WORK TO BE COMPLETED →
Within the records below, repeat each line exactly but keep every picture out of the copy.

Stored data entries

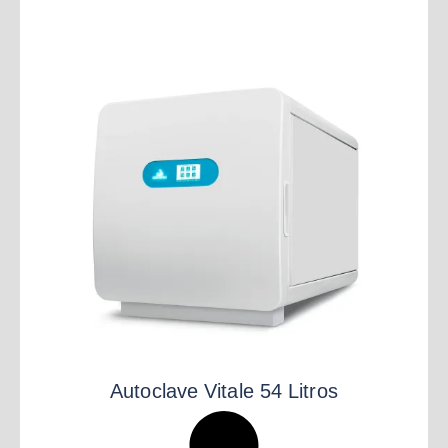
Autoclave Vitale 54 Litros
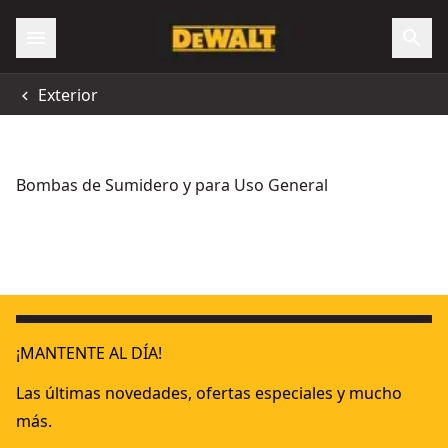
Exterior
Bombas de Sumidero y para Uso General
Bomba de Fluidos XR 18V sin cargador/batería
18V XR
- SKU:
DCE05
¡MANTENTE AL DÍA!
Las últimas novedades, ofertas especiales y mucho
más.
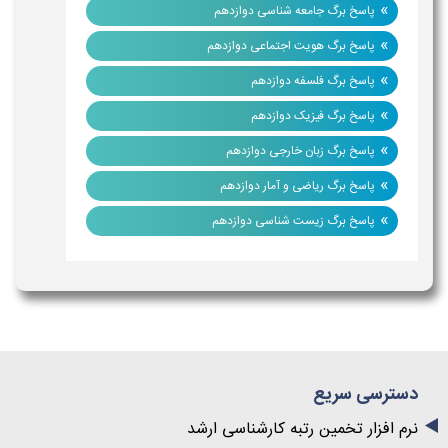
»
پاسخ برگ جامعه شناسی دوازدهم
»
پاسخ برگ هویت اجتماعی دوازدهم
»
پاسخ برگ فلسفه دوازدهم
»
پاسخ برگ فیزیک دوازدهم
»
پاسخ برگ زبان خارجی دوازدهم
»
پاسخ برگ ریاضی و آمار دوازدهم
»
پاسخ برگ زیست شناسی دوازدهم
دسترسی سریع
نرم افزار تخمین رتبه کارشناسی ارشد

RESULT →
Autoclave Vitale 54 Litros
Exterior
Bombas de Sumidero y para Uso General
Bomba de Fluidos XR 18V sin cargador/batería
18V XR
- SKU:
DCE05
¡MANTENTE AL DÍA!
Las últimas novedades, ofertas especiales y mucho
más.
»
پاسخ برگ جامعه شناسی دوازدهم
»
پاسخ برگ هویت اجتماعی دوازدهم
»
پاسخ برگ فلسفه دوازدهم
»
پاسخ برگ فیزیک دوازدهم
»
پاسخ برگ زبان خارجی دوازدهم
»
پاسخ برگ ریاضی و آمار دوازدهم
»
پاسخ برگ زیست شناسی دوازدهم
دسترسی سریع
نرم افزار تخمین رتبه کارشناسی ارشد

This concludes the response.